For today’s names I used my Character Creation Spreadsheet and a random number generator. Middle names made a big difference to me this morning, and when a first and middle no longer fit with the chosen last name, I kept trying random numbers until I found one that I liked better. Then, when I looked at my list, I switched a couple of last names around.

  1. Raine William Black
  2. Sonia Havana Cashion
  3. Seok Birch Purkey
  4. Seneca Lynn Zimmer
  5. Davenna Dale Byron
  6. Annette Rochelle Pudlewski
  7. Merle Atlantis Tremble
  8. Kirsi Jean Roth
  9. Pheak Bree Lebbesmeyer
  10. Shusha Moon Nguyen

I can already see Sonia Havana Cashion with high fashion shopping bags, Davenna Dale Byron reading a romance in a bubble bath with candles, Annette Rochelle Pudlewski calling the cops on her neighbors, Merle Atlantis Tremble daydreaming with a book in his lap. Now I’m excited for the next prompt to see what these characters get up to.

My Novel Draft

I thought I would use the prompts to take a close look at my novel draft’s characters and develop them further. Each of the five main characters in my novel represent one of the big five contradictory abstract nouns: Truth/Deceit, Beauty/ Ugliness, Happiness/Despair, Love/Apathy, Wisdom/Naivete. When I created the first and last names for these characters, I used the first rule mentioned in The 7 Rules of Picking Names for Fictional Characters by Elizabeth Sims and looked for names with root meanings that aligned with the abstract nouns the characters represent.

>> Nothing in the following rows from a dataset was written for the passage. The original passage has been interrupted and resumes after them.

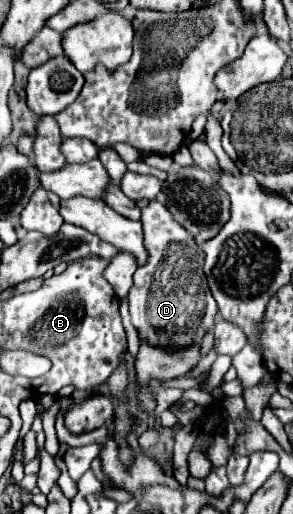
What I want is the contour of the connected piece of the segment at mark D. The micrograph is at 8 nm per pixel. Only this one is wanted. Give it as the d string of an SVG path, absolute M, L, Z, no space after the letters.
M158 200L142 208L142 226L148 260L134 272L134 286L128 294L132 324L138 328L140 338L148 338L152 344L186 346L202 338L218 314L216 300L210 294L202 270L204 252L192 234Z

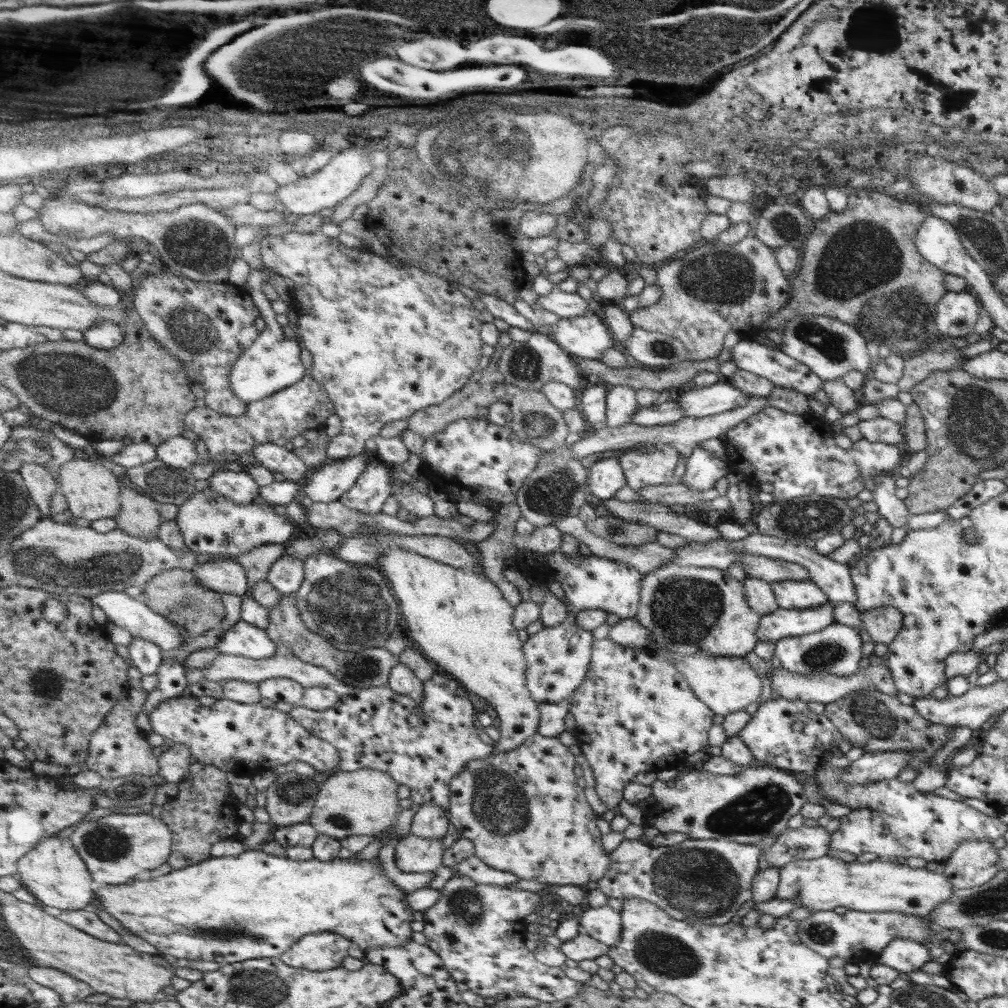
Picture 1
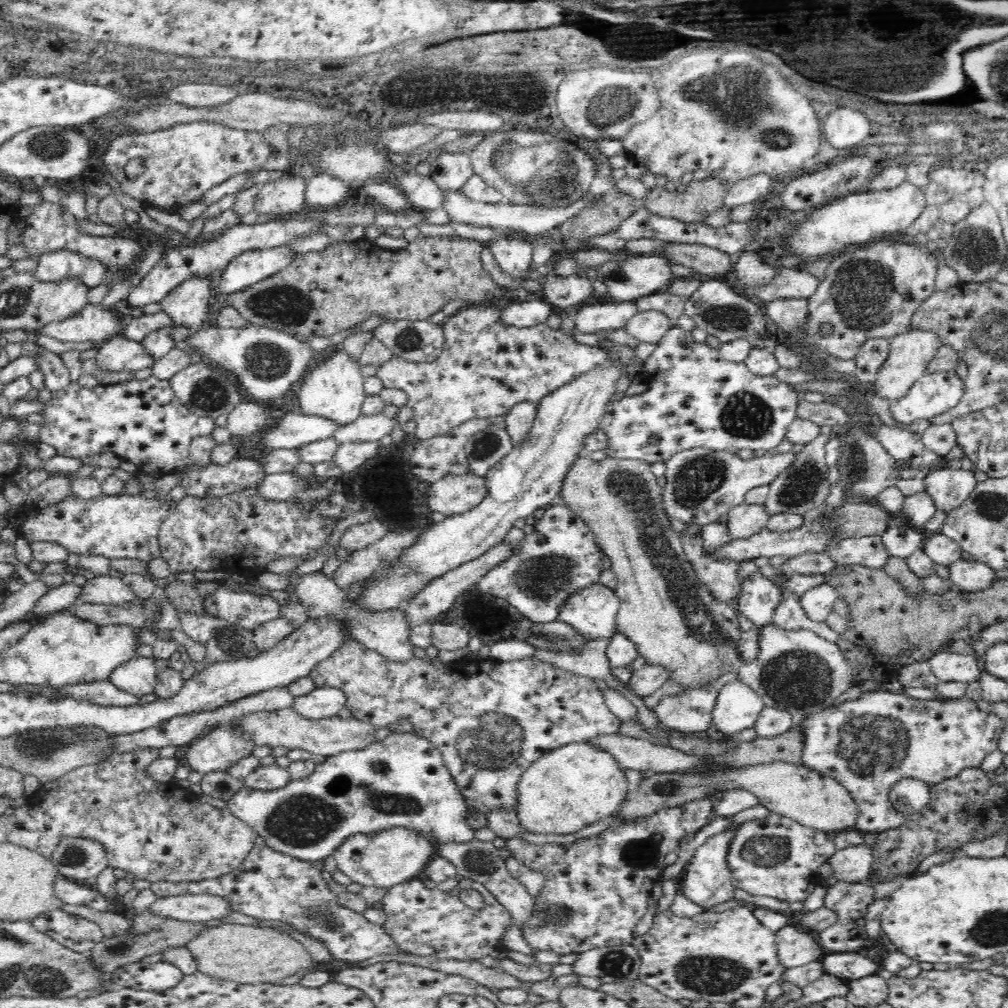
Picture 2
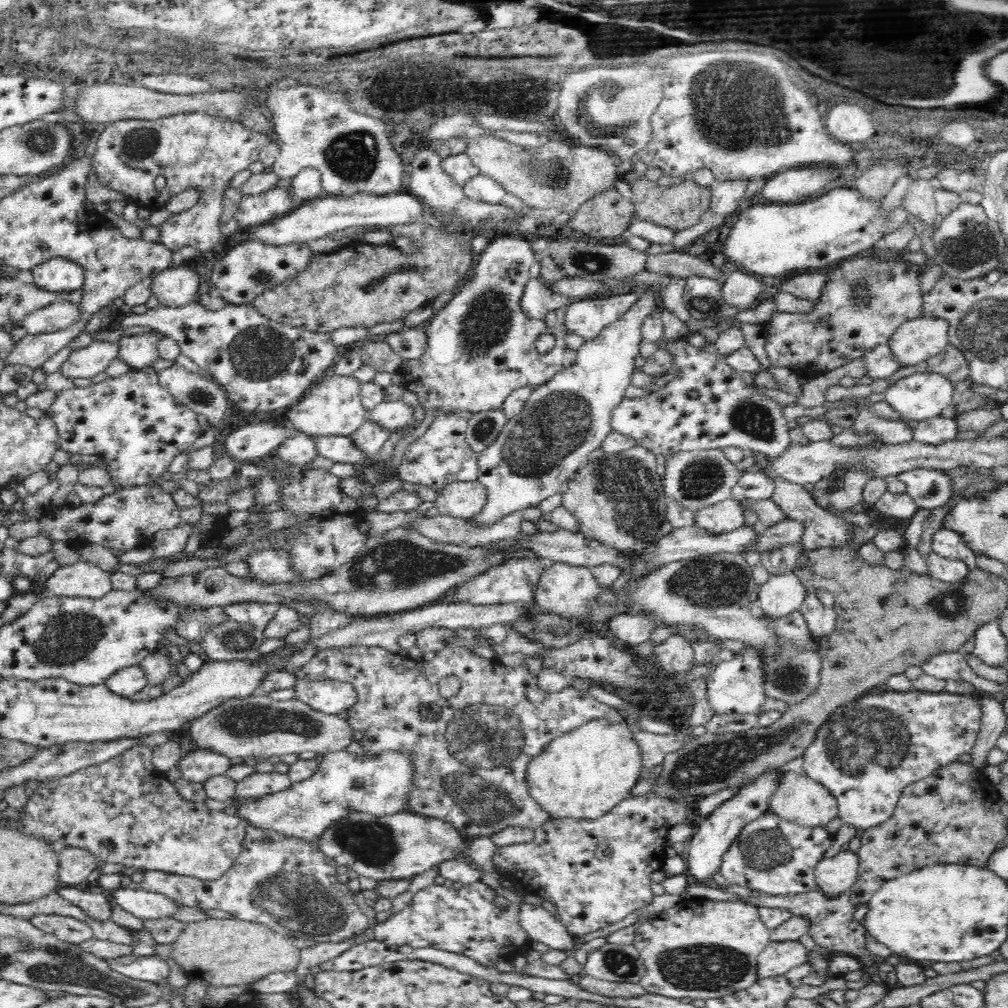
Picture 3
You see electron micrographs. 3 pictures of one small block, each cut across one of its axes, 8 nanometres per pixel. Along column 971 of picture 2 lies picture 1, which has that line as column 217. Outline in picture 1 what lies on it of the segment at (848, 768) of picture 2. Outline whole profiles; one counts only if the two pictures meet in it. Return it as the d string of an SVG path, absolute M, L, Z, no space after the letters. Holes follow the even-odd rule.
M186 693L161 702L149 714L149 719L154 732L165 739L171 739L175 744L186 745L198 763L221 767L221 770L234 773L237 779L253 777L263 771L273 770L277 766L293 761L313 766L317 769L317 772L338 771L340 767L340 752L332 743L310 734L303 725L296 722L288 713L279 712L279 710L264 706L261 703L243 704L228 698L220 698L211 707L207 707L199 702L198 697Z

Today’s prompt made me realize that I didn’t give my characters middle names. But those middle names never came up either. It’s not that often that our middle names come up in daily life, at least not in my experience. However, parents usually put some thought into those middle names, and the names often have family connection, so choosing middle names may give me a little more information about my characters. To find middle names, I continued to look at name meanings that went with the character’s abstract nouns, and imagined their frustrated mothers or fathers saying the two names together to express the seriousness of a situation.